Over the years there were several Italian centers (pediatric clinics, provincial consortia antitubercolari, headquarters of ONMI (Opera Nazionale Maternità Infanzia) that applied the "Italian-style vaccine" as they used to say at the time to distinguish it from the "French-style vaccine", the competitor BCG.
The VDS was also applied abroad: in Osaka in Japan, Czechoslovakia, Poland, Kolwezi (now in the Democratic Republic of Congo).
In the area of Bologna (municipality and province) up to 80% of newborns were vaccinated. In the province of Venice, the Consortium Antitubercolare Provincial vaccinated between 1953 and 1958 about 16 000 people, especially primary school children.

== The involuntary experiment of Dolo (Venice) ==
Between 1938 and the first months of 1943 Professor Sandro Taronna (1901–1972), director of the Consortium Antitubercolare in Venice had vaccinated 354 children in the orphanage Pio Ospedale della Pietà of Venice.
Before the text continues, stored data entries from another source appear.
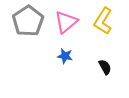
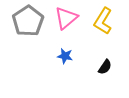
pink triangle: moved 4 px up
black semicircle: rotated 63 degrees clockwise
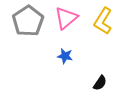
black semicircle: moved 5 px left, 16 px down
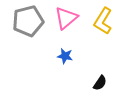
gray pentagon: rotated 20 degrees clockwise
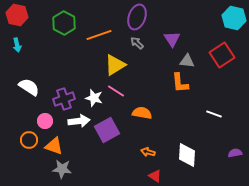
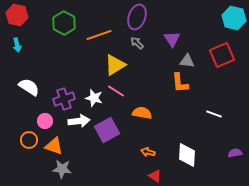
red square: rotated 10 degrees clockwise
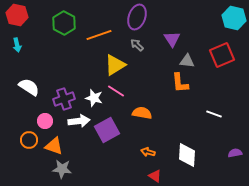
gray arrow: moved 2 px down
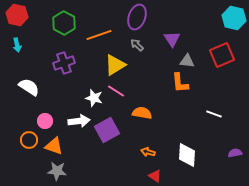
purple cross: moved 36 px up
gray star: moved 5 px left, 2 px down
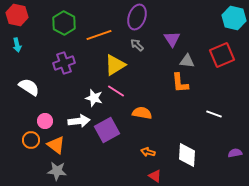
orange circle: moved 2 px right
orange triangle: moved 2 px right, 1 px up; rotated 18 degrees clockwise
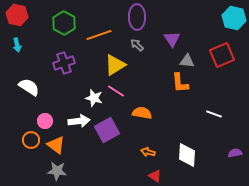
purple ellipse: rotated 20 degrees counterclockwise
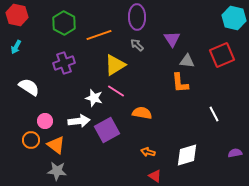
cyan arrow: moved 1 px left, 2 px down; rotated 40 degrees clockwise
white line: rotated 42 degrees clockwise
white diamond: rotated 70 degrees clockwise
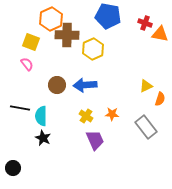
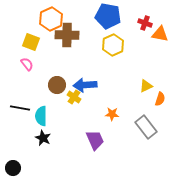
yellow hexagon: moved 20 px right, 4 px up
yellow cross: moved 12 px left, 19 px up
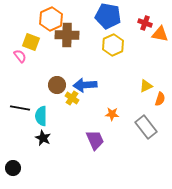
pink semicircle: moved 7 px left, 8 px up
yellow cross: moved 2 px left, 1 px down
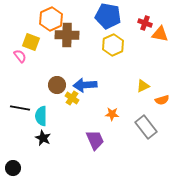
yellow triangle: moved 3 px left
orange semicircle: moved 2 px right, 1 px down; rotated 56 degrees clockwise
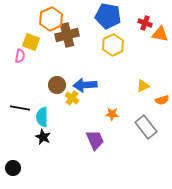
brown cross: rotated 15 degrees counterclockwise
pink semicircle: rotated 48 degrees clockwise
cyan semicircle: moved 1 px right, 1 px down
black star: moved 1 px up
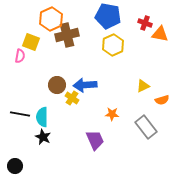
black line: moved 6 px down
black circle: moved 2 px right, 2 px up
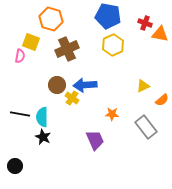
orange hexagon: rotated 20 degrees counterclockwise
brown cross: moved 14 px down; rotated 10 degrees counterclockwise
orange semicircle: rotated 24 degrees counterclockwise
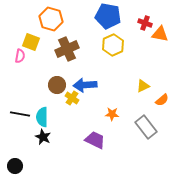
purple trapezoid: rotated 40 degrees counterclockwise
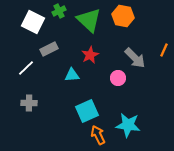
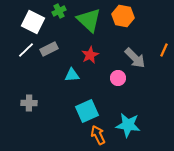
white line: moved 18 px up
Because of the bombing of the city, 132 children were transferred to the sanatorium building of Dolo in Venice, of which 54 were vaccinated with VPS. Unfortunately, tuberculosis also entered into the sanatorium, causing several victims. This involuntary situation was studied after the war for about 10 years as an exceptional case. After a year of forced cohabitation because of the war, of the 54 vaccinated, 49 survived. 5 died but was verified by autopsies that it happened due to other causes. Of the 78 unvaccinated, 48 survived but 12 died due to Tuberculosis. 18 others died from other causes.

== The two producers of the VDS ==
The Italian anti-tubercular vaccine VDS was initially produced by the company Alfa Farmaceutici of Bologna of Dr Marino Golinelli.
Considering the excellent results and the spread that had the VDS, between 1956 and 1958 the ISM (Istituto Sieroterapico Milanese Serafino Belfanti) in Milan, then led by the Honorable Giovanni Battista Migliori, acquired the production rights from Alfa. The ISM of Milan was the largest public company of serums and vaccines in Italy. ISM was, from 1894 to 1994, a non-profit institution entirely owned by the Municipality of Milan, with a plant in via Darwin in Milan.
In the two-year period 1956–1958 ISM produced six supplies. In the summer of 1958, however, he gave up the production of the vaccine because its 6th supply of 3000 pieces, turned out not to correspond to the protocol provided by Professor Gaetano Salvioli. This batch caused an anomalous vaccination that involved, with a plague at the point of inoculation, 2797 schoolchildren from the province of Venice and infants of Ferrara and Trieste. The plague took several months to heal.

From 1959, until the decision of the Ministry of Health to officially adopt the BCG in Italy (art.1 of the Ministerial Decree of 25 June 1976), the production of VDS returned to the companies of Dr. Marino Golinelli.